Christopher William Westdal (born September 13, 1947) is a Canadian former ambassador.

==Early life and education==
Born in Swan River Valley, Manitoba, he obtained a bachelor's degree in political science from St. John's College in Winnipeg.

==Career==
He is a former Ambassador to Ireland having served from September 2006 to December 2006, and Russia, from 2003 to 2006. Westdal served as Canadian Ambassador to the United Nations in Geneva from 1999 to 2003; He was the ambassador to Ukraine from January 1996 to August 1998.; South Africa from 1991 to 1993 and Bangladesh & Burma from 1982 to 1985. Westdal's assignments abroad included India and Nepal from 1973 to 1975, responsible for Canadian International Development Agency ("CIDA") programming and Tanzania from 1970 to 1973.

Westdal is a member of the Canada Eurasia Russia Business Association (CERBA).

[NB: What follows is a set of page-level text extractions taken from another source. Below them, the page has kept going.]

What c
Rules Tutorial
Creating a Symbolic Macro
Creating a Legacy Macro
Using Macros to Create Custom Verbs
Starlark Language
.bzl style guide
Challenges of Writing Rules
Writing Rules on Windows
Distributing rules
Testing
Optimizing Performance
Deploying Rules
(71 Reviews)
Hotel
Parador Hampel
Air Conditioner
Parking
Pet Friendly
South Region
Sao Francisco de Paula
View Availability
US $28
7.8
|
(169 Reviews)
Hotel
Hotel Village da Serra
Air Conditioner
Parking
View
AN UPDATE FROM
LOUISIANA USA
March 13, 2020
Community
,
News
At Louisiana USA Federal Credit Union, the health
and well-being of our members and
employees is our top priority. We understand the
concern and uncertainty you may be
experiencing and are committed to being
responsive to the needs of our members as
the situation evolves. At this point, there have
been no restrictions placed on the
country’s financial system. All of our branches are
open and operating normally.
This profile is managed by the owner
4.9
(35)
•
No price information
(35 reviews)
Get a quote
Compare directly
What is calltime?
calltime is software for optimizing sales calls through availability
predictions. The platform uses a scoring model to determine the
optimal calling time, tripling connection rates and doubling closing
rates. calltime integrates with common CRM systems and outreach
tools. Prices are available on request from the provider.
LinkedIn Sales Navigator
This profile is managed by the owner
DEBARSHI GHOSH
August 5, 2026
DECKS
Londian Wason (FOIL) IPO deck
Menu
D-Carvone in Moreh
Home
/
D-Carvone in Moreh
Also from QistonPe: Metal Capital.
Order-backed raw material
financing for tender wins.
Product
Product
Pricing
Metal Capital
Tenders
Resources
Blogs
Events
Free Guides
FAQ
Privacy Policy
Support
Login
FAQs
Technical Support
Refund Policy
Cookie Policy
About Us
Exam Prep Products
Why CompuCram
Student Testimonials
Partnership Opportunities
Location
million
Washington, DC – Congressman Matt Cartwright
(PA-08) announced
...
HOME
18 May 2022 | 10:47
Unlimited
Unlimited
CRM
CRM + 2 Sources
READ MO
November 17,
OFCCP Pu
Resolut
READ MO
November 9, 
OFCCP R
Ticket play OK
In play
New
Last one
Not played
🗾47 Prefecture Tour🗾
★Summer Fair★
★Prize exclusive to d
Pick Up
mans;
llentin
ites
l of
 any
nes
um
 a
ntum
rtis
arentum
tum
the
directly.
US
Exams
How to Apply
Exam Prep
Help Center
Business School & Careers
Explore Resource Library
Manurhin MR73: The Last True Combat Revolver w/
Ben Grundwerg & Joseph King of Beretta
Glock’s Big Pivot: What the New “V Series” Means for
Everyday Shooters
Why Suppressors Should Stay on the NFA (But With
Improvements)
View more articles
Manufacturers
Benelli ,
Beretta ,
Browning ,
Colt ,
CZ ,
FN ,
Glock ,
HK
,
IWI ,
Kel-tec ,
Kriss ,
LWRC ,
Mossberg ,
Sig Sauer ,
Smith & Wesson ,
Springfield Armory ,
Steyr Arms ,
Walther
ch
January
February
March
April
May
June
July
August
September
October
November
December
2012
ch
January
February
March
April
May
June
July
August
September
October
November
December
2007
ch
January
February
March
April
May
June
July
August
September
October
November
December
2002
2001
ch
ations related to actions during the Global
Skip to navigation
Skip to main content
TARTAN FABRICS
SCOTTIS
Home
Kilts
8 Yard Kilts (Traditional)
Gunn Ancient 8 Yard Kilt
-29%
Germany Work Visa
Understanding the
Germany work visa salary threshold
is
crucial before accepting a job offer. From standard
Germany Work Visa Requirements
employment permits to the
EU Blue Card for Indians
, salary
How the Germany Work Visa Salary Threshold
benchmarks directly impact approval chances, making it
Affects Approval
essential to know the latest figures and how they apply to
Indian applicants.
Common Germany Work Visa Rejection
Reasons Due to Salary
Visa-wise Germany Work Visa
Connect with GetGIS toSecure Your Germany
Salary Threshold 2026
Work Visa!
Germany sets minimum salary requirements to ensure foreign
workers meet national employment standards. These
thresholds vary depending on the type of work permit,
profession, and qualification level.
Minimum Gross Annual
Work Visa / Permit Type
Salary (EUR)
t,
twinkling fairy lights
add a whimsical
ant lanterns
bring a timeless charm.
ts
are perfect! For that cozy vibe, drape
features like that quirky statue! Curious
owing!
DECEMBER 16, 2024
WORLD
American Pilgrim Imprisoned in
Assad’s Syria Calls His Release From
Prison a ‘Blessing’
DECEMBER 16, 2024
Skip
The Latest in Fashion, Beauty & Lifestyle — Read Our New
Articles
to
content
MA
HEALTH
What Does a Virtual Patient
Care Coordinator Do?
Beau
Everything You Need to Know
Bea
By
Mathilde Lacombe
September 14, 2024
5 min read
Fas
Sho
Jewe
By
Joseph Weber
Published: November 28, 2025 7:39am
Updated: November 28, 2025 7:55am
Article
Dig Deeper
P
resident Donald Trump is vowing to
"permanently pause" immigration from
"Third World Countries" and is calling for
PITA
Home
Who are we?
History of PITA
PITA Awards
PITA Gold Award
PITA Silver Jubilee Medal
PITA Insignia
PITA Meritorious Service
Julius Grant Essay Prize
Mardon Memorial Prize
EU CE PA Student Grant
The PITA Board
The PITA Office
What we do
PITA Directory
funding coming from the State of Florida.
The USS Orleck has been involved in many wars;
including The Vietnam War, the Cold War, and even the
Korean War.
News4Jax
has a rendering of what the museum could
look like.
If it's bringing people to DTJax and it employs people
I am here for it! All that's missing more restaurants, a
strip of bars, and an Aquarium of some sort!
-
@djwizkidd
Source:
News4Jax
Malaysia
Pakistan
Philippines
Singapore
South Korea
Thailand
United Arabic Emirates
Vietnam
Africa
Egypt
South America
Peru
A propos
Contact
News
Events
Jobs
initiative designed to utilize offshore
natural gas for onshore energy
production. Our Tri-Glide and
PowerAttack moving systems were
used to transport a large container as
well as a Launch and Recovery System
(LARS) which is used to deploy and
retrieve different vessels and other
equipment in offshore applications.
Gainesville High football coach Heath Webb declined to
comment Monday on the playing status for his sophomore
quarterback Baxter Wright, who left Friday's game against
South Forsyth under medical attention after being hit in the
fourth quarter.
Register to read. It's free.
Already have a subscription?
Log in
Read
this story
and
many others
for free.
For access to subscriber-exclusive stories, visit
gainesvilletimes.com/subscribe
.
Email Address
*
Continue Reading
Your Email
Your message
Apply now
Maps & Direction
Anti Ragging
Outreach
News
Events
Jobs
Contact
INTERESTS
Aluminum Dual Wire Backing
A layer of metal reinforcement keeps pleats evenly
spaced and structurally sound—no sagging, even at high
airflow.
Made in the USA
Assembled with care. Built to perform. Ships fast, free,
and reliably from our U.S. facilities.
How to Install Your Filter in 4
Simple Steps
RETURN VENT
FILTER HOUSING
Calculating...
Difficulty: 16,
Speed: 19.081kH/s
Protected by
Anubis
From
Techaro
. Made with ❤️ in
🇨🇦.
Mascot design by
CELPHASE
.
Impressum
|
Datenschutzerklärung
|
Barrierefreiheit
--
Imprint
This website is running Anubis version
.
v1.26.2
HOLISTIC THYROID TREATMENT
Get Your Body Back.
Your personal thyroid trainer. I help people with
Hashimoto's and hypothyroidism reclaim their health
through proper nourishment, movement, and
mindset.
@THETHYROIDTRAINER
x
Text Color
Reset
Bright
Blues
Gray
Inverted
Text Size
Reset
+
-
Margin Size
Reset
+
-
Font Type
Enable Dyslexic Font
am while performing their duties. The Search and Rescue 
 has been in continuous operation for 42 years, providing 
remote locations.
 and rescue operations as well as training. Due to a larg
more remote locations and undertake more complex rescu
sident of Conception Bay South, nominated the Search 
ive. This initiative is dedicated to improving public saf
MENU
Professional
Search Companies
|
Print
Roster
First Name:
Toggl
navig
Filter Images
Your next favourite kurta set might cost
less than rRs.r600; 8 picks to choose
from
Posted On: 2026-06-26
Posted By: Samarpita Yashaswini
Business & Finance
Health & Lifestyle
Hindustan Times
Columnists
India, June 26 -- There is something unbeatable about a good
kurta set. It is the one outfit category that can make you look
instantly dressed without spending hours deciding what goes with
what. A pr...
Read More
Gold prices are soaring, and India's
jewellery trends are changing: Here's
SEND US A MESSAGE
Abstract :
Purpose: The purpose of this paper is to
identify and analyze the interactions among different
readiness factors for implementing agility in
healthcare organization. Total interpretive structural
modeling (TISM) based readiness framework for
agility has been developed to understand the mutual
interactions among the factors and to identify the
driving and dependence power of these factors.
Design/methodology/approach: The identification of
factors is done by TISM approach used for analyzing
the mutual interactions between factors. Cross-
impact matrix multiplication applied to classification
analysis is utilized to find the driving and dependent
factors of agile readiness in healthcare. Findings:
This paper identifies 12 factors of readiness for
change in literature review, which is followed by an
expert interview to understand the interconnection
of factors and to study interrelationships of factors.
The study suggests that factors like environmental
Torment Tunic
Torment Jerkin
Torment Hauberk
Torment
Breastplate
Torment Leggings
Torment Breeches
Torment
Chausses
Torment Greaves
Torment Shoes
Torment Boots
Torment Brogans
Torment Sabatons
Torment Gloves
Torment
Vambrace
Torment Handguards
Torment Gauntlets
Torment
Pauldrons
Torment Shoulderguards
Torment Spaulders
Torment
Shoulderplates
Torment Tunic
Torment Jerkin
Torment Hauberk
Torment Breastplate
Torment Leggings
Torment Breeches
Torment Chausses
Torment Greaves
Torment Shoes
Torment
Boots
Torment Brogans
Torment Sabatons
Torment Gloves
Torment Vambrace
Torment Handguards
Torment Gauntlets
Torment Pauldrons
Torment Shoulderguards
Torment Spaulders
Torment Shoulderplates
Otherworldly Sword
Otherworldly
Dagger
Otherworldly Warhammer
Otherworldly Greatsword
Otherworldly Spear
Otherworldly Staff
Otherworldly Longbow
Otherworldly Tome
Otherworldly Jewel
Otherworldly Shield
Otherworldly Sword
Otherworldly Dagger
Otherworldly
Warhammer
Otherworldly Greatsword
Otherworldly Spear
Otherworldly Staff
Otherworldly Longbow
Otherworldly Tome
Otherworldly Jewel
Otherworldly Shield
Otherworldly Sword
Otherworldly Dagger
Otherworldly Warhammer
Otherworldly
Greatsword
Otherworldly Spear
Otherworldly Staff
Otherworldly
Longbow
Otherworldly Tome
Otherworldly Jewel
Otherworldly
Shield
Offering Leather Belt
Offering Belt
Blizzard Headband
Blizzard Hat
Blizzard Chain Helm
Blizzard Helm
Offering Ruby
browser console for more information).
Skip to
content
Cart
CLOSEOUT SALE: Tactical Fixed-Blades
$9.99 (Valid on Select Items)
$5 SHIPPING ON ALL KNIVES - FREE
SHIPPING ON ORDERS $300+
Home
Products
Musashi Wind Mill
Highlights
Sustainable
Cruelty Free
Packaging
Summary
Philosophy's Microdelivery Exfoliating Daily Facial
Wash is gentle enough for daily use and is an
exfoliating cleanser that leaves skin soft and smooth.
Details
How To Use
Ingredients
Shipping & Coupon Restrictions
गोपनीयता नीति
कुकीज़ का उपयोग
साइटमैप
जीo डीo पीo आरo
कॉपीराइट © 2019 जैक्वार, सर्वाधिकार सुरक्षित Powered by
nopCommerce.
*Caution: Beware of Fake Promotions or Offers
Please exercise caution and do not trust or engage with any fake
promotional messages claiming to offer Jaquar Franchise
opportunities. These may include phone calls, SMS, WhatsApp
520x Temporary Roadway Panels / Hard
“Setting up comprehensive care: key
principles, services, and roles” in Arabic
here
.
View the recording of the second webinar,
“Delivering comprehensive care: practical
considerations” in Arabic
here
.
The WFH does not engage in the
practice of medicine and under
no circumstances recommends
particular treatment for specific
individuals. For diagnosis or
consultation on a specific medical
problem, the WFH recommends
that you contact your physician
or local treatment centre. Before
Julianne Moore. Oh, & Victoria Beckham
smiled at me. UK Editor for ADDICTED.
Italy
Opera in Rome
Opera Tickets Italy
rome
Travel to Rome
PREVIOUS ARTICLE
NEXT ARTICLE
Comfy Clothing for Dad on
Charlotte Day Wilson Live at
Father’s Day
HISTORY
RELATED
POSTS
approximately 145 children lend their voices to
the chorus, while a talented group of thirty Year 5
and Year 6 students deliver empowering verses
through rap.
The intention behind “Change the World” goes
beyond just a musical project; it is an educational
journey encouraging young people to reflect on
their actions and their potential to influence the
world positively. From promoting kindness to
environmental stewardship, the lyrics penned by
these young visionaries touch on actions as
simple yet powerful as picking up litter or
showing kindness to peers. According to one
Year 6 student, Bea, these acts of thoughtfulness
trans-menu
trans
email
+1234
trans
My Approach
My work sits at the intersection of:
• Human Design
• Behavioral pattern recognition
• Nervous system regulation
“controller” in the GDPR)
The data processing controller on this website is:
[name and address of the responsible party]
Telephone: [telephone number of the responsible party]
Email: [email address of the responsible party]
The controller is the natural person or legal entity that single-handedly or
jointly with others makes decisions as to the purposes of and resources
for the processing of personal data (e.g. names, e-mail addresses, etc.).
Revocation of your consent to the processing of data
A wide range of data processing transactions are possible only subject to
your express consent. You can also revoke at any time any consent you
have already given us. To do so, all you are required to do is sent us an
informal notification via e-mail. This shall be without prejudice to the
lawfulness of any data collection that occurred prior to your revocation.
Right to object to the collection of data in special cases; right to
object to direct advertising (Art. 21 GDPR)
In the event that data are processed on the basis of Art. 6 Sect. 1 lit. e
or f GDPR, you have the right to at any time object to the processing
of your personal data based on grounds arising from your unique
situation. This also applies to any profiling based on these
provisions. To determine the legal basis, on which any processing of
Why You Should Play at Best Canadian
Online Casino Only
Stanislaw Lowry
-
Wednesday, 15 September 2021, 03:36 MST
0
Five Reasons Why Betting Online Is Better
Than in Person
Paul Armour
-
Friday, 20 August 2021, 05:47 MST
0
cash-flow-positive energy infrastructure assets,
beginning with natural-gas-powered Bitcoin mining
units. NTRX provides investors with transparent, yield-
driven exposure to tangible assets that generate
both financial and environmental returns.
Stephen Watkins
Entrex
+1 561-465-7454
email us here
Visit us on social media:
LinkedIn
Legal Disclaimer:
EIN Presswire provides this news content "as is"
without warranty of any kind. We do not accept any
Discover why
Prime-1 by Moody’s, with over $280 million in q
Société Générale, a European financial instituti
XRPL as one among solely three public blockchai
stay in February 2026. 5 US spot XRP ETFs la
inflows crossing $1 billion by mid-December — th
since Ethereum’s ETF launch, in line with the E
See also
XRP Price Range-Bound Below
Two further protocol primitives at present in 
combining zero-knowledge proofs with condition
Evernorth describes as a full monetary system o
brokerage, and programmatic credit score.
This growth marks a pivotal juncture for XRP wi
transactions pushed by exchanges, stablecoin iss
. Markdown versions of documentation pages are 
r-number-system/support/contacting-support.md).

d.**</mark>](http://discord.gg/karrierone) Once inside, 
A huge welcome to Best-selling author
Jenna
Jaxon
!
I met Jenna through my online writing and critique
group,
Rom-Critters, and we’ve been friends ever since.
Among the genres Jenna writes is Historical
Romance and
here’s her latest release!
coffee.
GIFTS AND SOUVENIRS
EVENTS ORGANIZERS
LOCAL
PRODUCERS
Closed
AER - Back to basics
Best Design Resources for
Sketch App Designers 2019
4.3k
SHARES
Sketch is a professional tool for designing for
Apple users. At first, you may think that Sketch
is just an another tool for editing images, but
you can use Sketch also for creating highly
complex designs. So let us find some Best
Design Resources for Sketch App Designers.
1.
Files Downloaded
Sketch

He was the board chair of Silver Bear, a Russian mining company, until he resigned due to the Russian invasion of Ukraine.

==Controversy==
He is noted for having defended the reputation of Vladimir Putin prior to the Russian invasion of Ukraine, notably before the media and several parliamentary committees. He is quoted as having previously referred to Putin as one of the "finest leaders Russia’s had in centuries".